At that point, a platform like E2B receives the request. Under the hood, E2B uses Firecracker microVMs - ephemeral, lightweight virtual machines originally developed by AWS. These VMs serve as whole virtual computers for the agent. The microVM boots in roughly 150 milliseconds. Each sandbox gets its own kernel and network namespace, so a guest kernel vulnerability cannot reach the host.
The Python runs. The test output comes back. The VM is destroyed.
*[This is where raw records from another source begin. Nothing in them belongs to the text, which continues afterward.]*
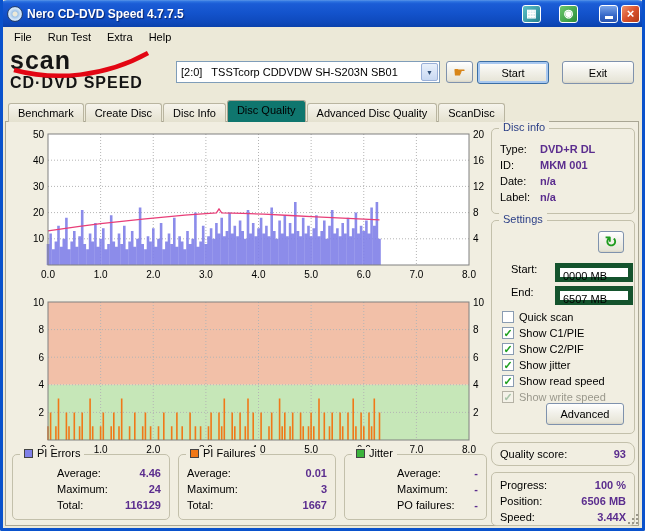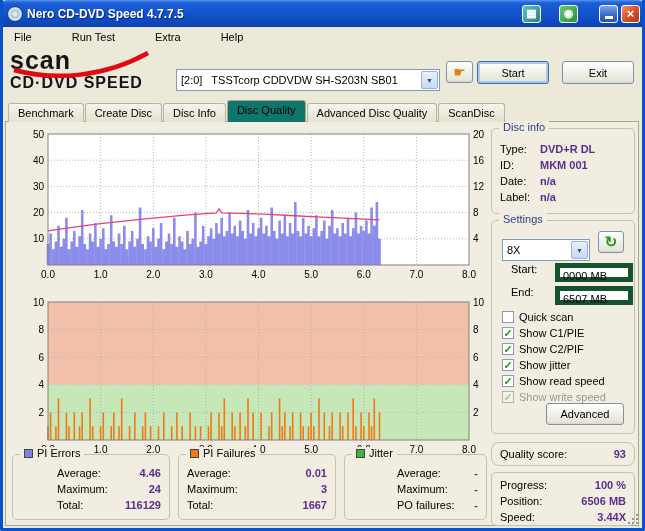--- a/index.html
+++ b/index.html
@@ -16,29 +16,29 @@
   .title-text{color:#fff;font-weight:bold;font-size:12px;text-shadow:1px 1px 1px #09256e;flex:1;}
   .tb-btn{width:19px;height:18px;border-radius:3px;margin-left:3px;border:1px solid #fff;
     display:flex;align-items:center;justify-content:center;color:#fff;font-weight:bold;cursor:default;}
   .tb-ic1{background:linear-gradient(135deg,#5cc0c8,#25828e);font-size:11px;margin-right:18px;}
   .tb-ic2{background:linear-gradient(135deg,#6cc86c,#2a8e38);font-size:11px;margin-right:18px;margin-left:0;}
   .tb-min{background:linear-gradient(180deg,#7ba5e8,#3667c8 60%,#2a55b0);}
   .tb-min i{display:block;width:8px;height:3px;background:#fff;margin-top:8px;}
   .tb-close{background:linear-gradient(135deg,#f0926a,#d9512c 50%,#b33a16);font-size:13px;line-height:1;}
 
   
-  .menubar{position:absolute;left:3px;top:27px;width:639px;height:20px;display:flex;align-items:center;padding-left:3px;background:#ECE9D8;gap:24px;}
+  .menubar{position:absolute;left:3px;top:27px;width:639px;height:20px;display:flex;align-items:center;padding-left:3px;background:#ECE9D8;}
   .menu-item{padding:2px 8px;cursor:default;}
 
   
   .logo{position:absolute;left:10px;top:48px;width:162px;height:48px;}
   .logo-nero{font-size:25px;font-weight:bold;letter-spacing:1px;color:#141414;line-height:24px;}
   .logo-swoosh{position:absolute;left:0;top:2px;}
   .logo-product{font-size:16px;font-weight:bold;letter-spacing:1px;color:#141414;margin-top:2px;}
-  .combo{position:absolute;background:#fff;border:1px solid #7f9db9;display:flex;align-items:center;height:22px;margin-top:8px;}
+  .combo{position:absolute;background:#fff;border:1px solid #7f9db9;display:flex;align-items:center;height:22px;}
   .combo-drive{left:176px;top:61px;width:264px;}
   .combo-text{flex:1;padding:0 4px;white-space:pre;overflow:hidden;}
   .combo-arrow{width:17px;height:18px;margin-right:1px;border:1px solid #9ab0d8;border-radius:2px;
     background:linear-gradient(180deg,#e9f1fb,#c8d8f2);display:flex;align-items:center;justify-content:center;font-size:7px;color:#30507a;}
   .small-btn{position:absolute;border:1px solid #7f92ad;border-radius:3px;
     background:linear-gradient(180deg,#ffffff,#f2f1ea 45%,#e7e5d8 90%,#d8d5c5);
     display:flex;align-items:center;justify-content:center;cursor:default;}
   .hand-btn{left:446px;top:61px;width:27px;height:22px;color:#d8861a;font-size:14px;}
   .push-btn{position:absolute;height:23px;width:72px;border:1px solid #7f92ad;border-radius:3px;
     background:linear-gradient(180deg,#ffffff,#f2f1ea 45%,#e7e5d8 90%,#d8d5c5);
@@ -251,26 +251,20 @@
       </div>
       <div class="info-row">
         <span class="lbl disc-label">Label:</span>
         <span class="val">n/a</span>
       </div>
     </div>
 
     <div class="group g-settings">
       <div class="group-title">Settings</div>
 
-      <div class="combo combo-speed">
-        <span class="combo-text">8X</span>
-        <span class="combo-arrow">
-            <span>▼</span>
-          </span>
-      </div>
       <div class="small-btn refresh-btn">
         <span>↻</span>
       </div>
 
       <div class="field-row" style="top:42px">
         <span class="lbl">Start:</span>
         <span class="textfield">0000 MB</span>
       </div>
       <div class="field-row" style="top:65px">
         <span class="lbl">End:</span>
Nothing about the agent's code execution touched the host filesystem, the host network stack, or any other tenant's sandbox. If the agent had accidentally written a fork bomb or tried to exfiltrate credentials via an outbound HTTP call, the blast radius would be contained to that one microVM for its lifetime.
Ephemeral is a security property, not just a cost optimization.
The stateful problem
The clean model - boot a fresh VM per request - breaks down when an agent needs to work across multiple turns on the same codebase. An agent might install dependencies on turn three and need them on turn seven.
Multi-turn agent sessions need filesystem state that persists across turns. An agent working on a Python project across ten turns has installed packages, written files, and accumulated intermediate outputs. Full sandbox re-initialization on every turn wastes 200-500ms on environment setup. Firecracker's snapshot-restore mechanism lets you pause a sandbox, preserve its memory and filesystem state, and resume it in 5-30ms.
This is the operational foundation behind agents that feel like they have a persistent workspace. The sandbox isn't actually running between turns; it's been checkpointed and thawed.
The tradeoff between ephemeral and stateful sandboxes captures a core tension in the space. E2B assumes agents should start fresh every time, which is the cleanest security model because nothing persists and nothing can accumulate. Other platforms assume agents need continuity, which is more practical for coding workflows but means you inherit the complexity of managing long-lived state.
What this means for teams building on top of agents
Network isolation matters as much as filesystem isolation. An agent that can install arbitrary packages and make outbound network calls can be tricked into exfiltrating data - it doesn't need kernel access to cause damage.
NVIDIA's own security guidance for agentic workflows states that "application-level controls are insufficient" because once control passes to a subprocess, the application loses visibility. They recommend fully virtualized environments and emphasize that each dangerous action should require fresh user confirmation.
The other practical concern is cold start latency. AI agents work at the speed of API calls. If a sandbox takes 10 seconds to start, your agent workflow bottleneck shifts from model inference to infrastructure. Pre-warmed sandbox pools solve this at the cost of idle resource spend.
An AI teammate like Beagle operates inside your Slack or Teams workspace, where the threat model is different - it's reading messages, not executing arbitrary code. But the general principle holds: the right question to ask of any AI system is not "what can it do?" but "what can it reach if something goes wrong?"
The sandbox is the answer to the second question.